Both students love Jesus, and I believe the Spirit has probably placed a calling on their life for mission work (just as He placed a calling my life in the 9th grade for teaching). But I think these students indicate two very common perspectives that can all too easily fall into ineffective behaviors.
We have to be careful about our eagerness to dismiss schooling, or our desire to laud it. A pastor I respect wrote recently about the need to really ask ourselves, “is this a time to go or stay?” While he was talking about jobs, it’s a good principle that should be applied to school as well.
Over at What Christians Want to Know, they point out that much of a missionary desire is about emotions: “People can be emotionally moved by a dynamic speaker. But an emotional feeling will only sustain someone on the field for a short time. A true calling by God on their life is what is necessary to keep a missionary on the field.”

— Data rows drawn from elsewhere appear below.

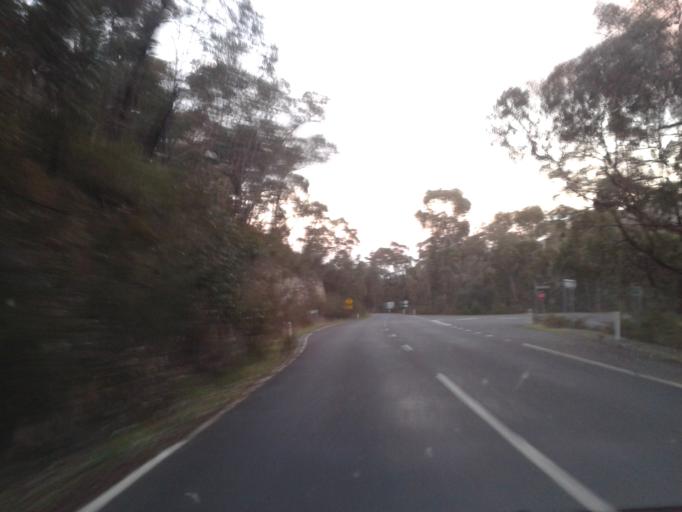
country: AU
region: Victoria
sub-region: Northern Grampians
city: Stawell
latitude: -37.1592
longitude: 142.4969
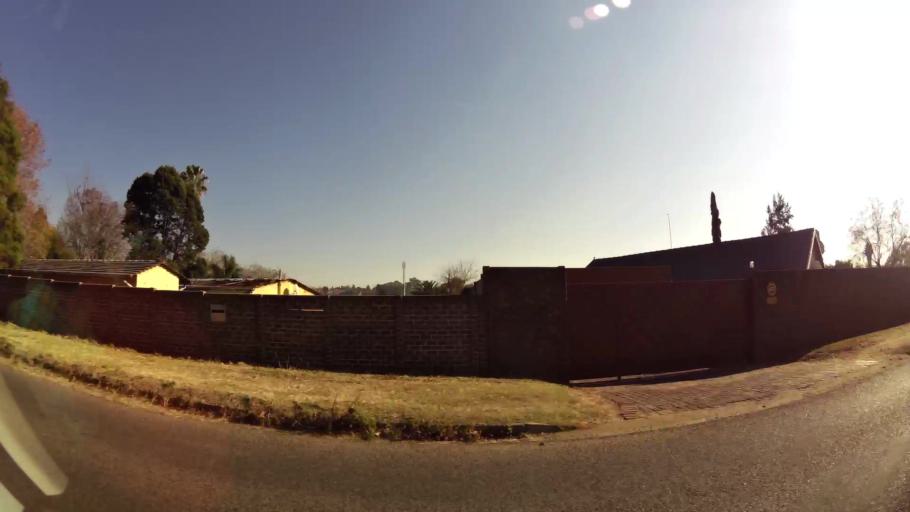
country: ZA
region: Gauteng
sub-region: City of Johannesburg Metropolitan Municipality
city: Modderfontein
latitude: -26.1338
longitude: 28.1448
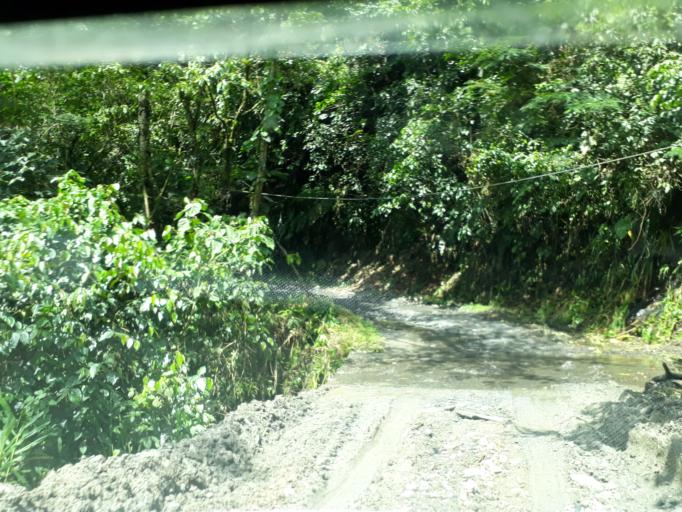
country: CO
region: Cundinamarca
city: Topaipi
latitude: 5.3132
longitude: -74.2120
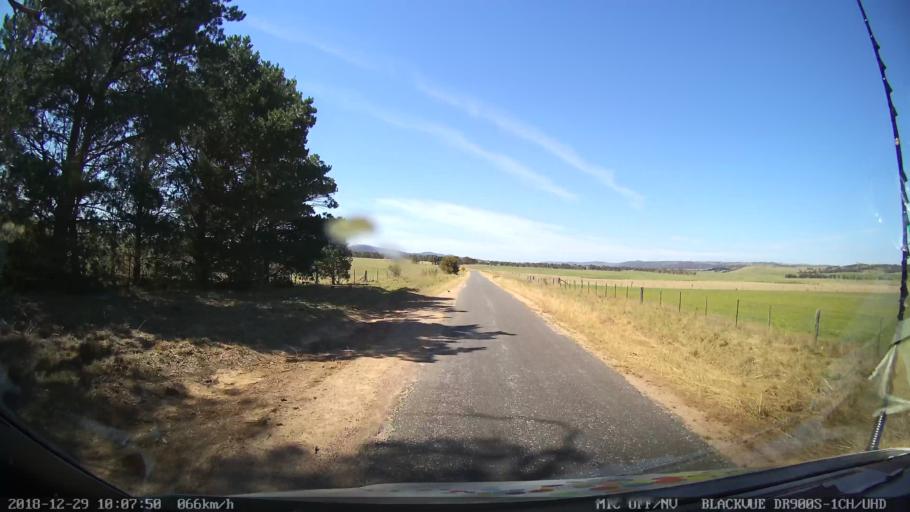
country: AU
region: New South Wales
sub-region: Yass Valley
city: Gundaroo
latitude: -34.8564
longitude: 149.4522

This is why school is important for most people. Strong emotions are needed to get things done in countries where no one is a “slave” to their watches, or people are already discouraged by decades of bondage. But in order to rightly use that power, you have to know how to channel it. School, whether its high school or college, can help you to more readily recognize where your energies can be put to use. A good example of how training is important can be found through the work of an organization here in Florida called ECHO. They are doing some brilliant things in third world countries, all in the name of Jesus. But they don’t send anyone anywhere without some formal training.

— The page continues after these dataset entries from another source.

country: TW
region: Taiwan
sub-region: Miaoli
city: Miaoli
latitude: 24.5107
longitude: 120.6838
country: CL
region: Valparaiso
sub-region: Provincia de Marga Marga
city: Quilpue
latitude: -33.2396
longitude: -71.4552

Too much emotion might save souls, but it won’t help rebuild agriculture. But on the flip side of that coin, too much school can kill the flame that God had once ignited in your heart. I’ve noticed a trend in some of my previous classmates: the more education they receive, the more cynical they become. They stayed too long in the academic world of ivory towers and dusty book shelves, all the while forgetting that those things don’t matter one whip if we’re not doing justice, loving mercy, and walking humbly with our God.
In the long run, school should be a benefit, but that benefit must be tempered with God’s leading. It’s the only way to know when to stay, or when to go, which is a big question when you’re trying to save the world.